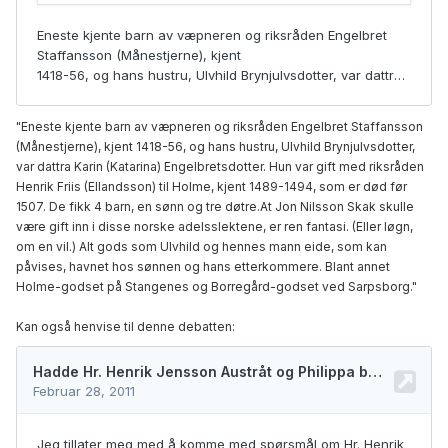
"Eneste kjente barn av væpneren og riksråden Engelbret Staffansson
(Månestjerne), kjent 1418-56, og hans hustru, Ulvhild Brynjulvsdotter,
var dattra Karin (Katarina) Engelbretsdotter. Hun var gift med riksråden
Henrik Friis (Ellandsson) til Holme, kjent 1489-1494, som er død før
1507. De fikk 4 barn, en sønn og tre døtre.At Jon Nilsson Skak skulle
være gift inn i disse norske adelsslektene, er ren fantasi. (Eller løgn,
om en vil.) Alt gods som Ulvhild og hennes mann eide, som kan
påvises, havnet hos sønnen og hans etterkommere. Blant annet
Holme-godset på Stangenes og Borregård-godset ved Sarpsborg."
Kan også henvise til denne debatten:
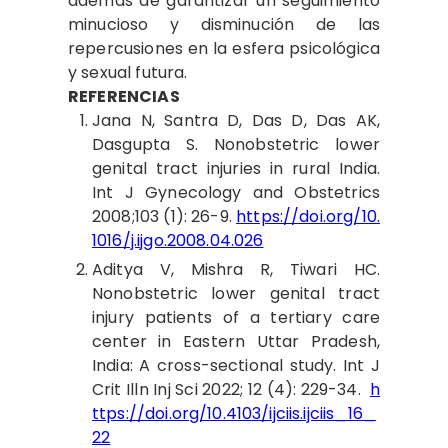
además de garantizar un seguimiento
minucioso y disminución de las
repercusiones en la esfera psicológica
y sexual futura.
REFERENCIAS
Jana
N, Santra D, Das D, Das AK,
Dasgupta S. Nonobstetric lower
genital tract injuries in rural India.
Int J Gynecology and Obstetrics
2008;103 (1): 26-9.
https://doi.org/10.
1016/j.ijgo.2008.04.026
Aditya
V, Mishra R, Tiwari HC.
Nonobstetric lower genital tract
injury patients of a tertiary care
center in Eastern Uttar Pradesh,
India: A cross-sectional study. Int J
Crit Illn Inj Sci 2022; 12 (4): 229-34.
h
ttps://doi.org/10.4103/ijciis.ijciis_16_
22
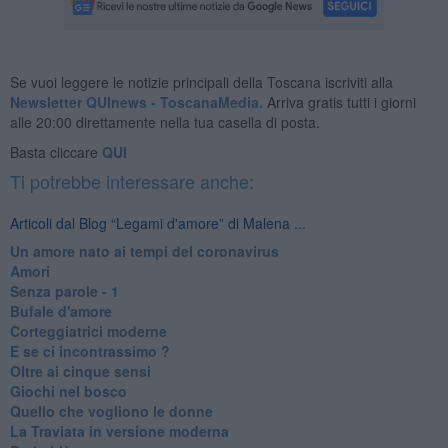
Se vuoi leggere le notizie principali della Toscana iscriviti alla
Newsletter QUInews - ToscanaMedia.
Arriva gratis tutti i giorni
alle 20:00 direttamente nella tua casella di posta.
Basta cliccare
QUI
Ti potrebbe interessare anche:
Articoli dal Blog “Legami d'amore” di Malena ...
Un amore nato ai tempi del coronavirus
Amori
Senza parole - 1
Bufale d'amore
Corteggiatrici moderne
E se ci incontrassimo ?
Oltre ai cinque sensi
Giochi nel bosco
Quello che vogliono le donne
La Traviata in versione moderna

...

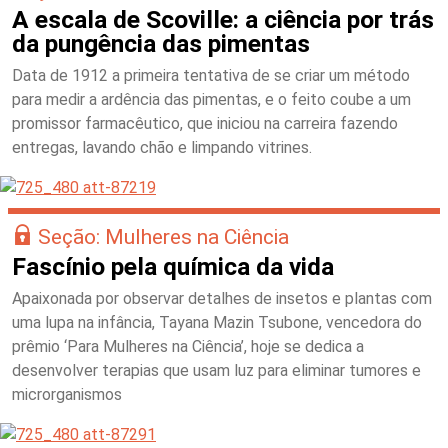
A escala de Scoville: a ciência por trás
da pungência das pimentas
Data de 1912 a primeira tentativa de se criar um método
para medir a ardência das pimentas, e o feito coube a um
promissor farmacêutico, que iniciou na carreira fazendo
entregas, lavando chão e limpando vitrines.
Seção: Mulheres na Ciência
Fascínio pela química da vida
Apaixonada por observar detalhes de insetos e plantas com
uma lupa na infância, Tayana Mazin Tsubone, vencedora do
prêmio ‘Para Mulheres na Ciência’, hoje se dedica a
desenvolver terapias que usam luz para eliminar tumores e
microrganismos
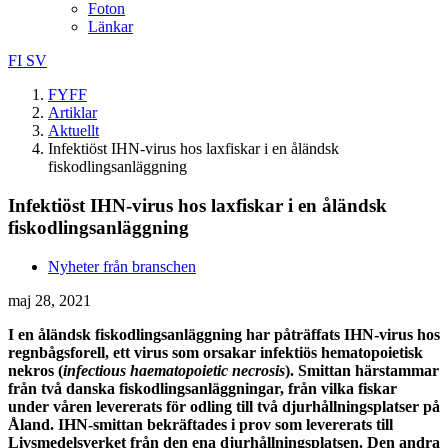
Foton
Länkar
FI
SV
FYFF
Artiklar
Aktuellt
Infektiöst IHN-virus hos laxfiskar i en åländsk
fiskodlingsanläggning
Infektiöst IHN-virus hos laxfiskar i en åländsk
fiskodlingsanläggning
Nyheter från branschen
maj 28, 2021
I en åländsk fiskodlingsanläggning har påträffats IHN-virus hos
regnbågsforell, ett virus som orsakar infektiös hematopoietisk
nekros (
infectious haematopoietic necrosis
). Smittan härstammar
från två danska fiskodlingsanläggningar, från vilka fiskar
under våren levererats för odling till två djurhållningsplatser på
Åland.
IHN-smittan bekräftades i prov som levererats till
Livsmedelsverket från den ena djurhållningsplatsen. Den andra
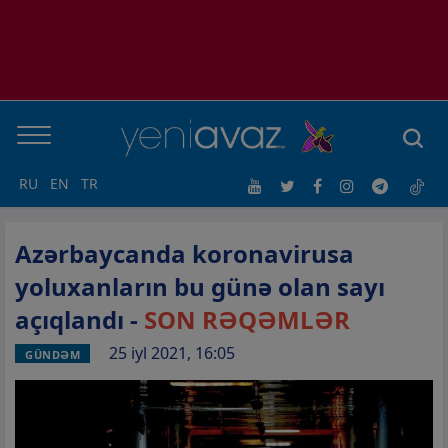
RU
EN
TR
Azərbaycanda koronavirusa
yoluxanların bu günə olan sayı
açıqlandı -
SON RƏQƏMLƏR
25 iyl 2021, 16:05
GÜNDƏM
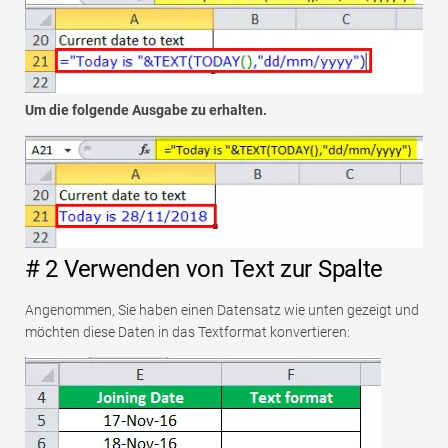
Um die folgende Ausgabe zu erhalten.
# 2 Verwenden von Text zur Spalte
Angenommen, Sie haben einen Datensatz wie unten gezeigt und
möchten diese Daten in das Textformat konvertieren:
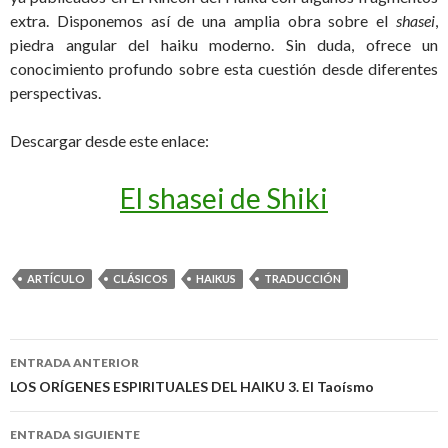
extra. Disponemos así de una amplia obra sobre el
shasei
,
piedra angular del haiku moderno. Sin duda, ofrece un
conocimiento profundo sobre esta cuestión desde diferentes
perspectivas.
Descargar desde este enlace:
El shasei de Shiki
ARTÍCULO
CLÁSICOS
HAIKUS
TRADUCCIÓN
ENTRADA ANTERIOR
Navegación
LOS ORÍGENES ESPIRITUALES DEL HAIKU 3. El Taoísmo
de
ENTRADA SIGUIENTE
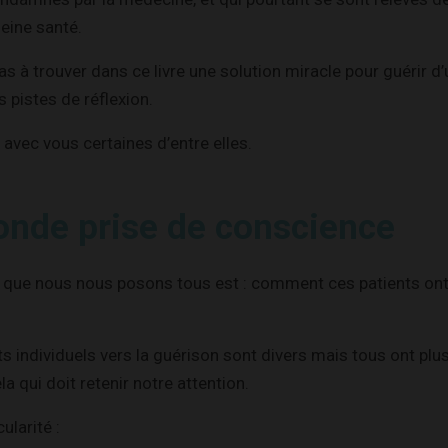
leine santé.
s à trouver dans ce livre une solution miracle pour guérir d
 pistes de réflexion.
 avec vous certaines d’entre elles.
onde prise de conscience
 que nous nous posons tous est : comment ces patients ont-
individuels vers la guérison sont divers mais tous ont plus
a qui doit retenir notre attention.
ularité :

## Directions
Only the lines that hold the word "hans" are wanted; each should be pulled from the records.

## Response
(Månestjerne), kjent 1418-56, og hans hustru, Ulvhild Brynjulvsdotter,
påvises, havnet hos sønnen og hans etterkommere. Blant annet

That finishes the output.